Cache datasets pre-processing

bodokaiser · March 14, 2017, 9:33pm

Are there any solutions (or ideas) how to cache datasets? I have quite a bit of pre-processing in the respective __getitem__ implementation of torch.utils.data.Dataset which are recalculated on every epoch.

apaszke · March 14, 2017, 10:34pm

Depends on what you do really. The marshal module might help (should be faster than pickle).

jekbradbury · March 14, 2017, 10:54pm

Or shelve, which may be even closer to what you’re looking for

bodokaiser · March 15, 2017, 7:36am

Is there maybe something like a cache proxy which just wraps a custom python class and caches each calls?

apaszke · March 15, 2017, 11:03pm

There’s functools.lru_cache in Python 3

bodokaiser · March 16, 2017, 9:59am

Yep. That’s what I was looking for!

EKami · September 7, 2017, 4:13pm

@bodokaiser Did you manage to use functools.lru_cache on __getitem__(self, index)? I’m having hard time making it work properly

gonzales2010 · October 12, 2018, 4:29pm

Hello EKami
I ran into the same issue. It works if you define a function outside of the class which you then call for preprocessing/loading.

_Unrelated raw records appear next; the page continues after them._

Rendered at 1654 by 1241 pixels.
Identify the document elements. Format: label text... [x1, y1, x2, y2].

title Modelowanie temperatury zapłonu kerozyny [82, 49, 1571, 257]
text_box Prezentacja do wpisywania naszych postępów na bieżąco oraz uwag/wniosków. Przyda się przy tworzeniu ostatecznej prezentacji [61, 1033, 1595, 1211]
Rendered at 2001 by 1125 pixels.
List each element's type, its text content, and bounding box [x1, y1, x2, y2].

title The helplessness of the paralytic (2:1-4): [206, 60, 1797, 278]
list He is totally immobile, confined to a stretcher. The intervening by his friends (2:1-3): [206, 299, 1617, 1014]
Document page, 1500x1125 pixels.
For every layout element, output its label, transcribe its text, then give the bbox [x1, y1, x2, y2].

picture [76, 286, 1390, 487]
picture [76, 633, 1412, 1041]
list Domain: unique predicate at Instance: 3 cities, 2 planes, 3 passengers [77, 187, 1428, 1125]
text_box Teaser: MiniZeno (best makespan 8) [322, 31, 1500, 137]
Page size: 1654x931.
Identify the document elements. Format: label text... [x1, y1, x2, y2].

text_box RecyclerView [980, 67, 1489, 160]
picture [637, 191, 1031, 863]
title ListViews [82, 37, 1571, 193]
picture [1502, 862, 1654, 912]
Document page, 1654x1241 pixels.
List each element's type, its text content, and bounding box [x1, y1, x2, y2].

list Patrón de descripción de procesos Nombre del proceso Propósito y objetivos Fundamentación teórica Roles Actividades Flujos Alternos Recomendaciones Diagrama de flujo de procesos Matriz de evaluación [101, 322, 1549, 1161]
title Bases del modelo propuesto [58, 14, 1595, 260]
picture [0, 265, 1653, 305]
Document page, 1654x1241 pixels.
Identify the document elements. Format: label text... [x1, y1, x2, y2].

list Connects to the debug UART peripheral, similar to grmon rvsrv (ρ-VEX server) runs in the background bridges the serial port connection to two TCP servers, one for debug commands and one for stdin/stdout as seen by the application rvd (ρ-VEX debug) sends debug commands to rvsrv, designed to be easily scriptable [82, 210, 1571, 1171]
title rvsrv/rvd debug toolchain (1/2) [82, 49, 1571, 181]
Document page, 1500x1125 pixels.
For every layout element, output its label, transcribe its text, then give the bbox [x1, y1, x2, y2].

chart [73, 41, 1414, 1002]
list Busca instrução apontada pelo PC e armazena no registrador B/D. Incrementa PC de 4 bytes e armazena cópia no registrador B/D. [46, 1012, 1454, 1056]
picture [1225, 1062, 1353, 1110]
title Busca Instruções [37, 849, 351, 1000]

joblib does an amazing job in caching to disk. This removes a lot of hassle and works great for me:

from joblib import Memory
cachedir = '/data/cache/'
memory = Memory(cachedir, verbose=0, compress=True)

@memory.cache
def preprocess_file(file, ..params ):
    ... load data and do time consuming pre=processing
    sample['data'] = data
    sample['labels'] = labels
    return sample


class MyData(Dataset):
    def __init__(self, data_path, ... parameters):
        self.files  = list of files

    def __getitem__(self, index):
        sample = preprocess_file(self.files[index],  parameters....)     
        return sample

Amirhj · December 17, 2018, 3:45pm

Is it possible to cache pytorch models trained on GPU by joblib?
I mean, using joblib to cache trained model instead of saving/loading hassles.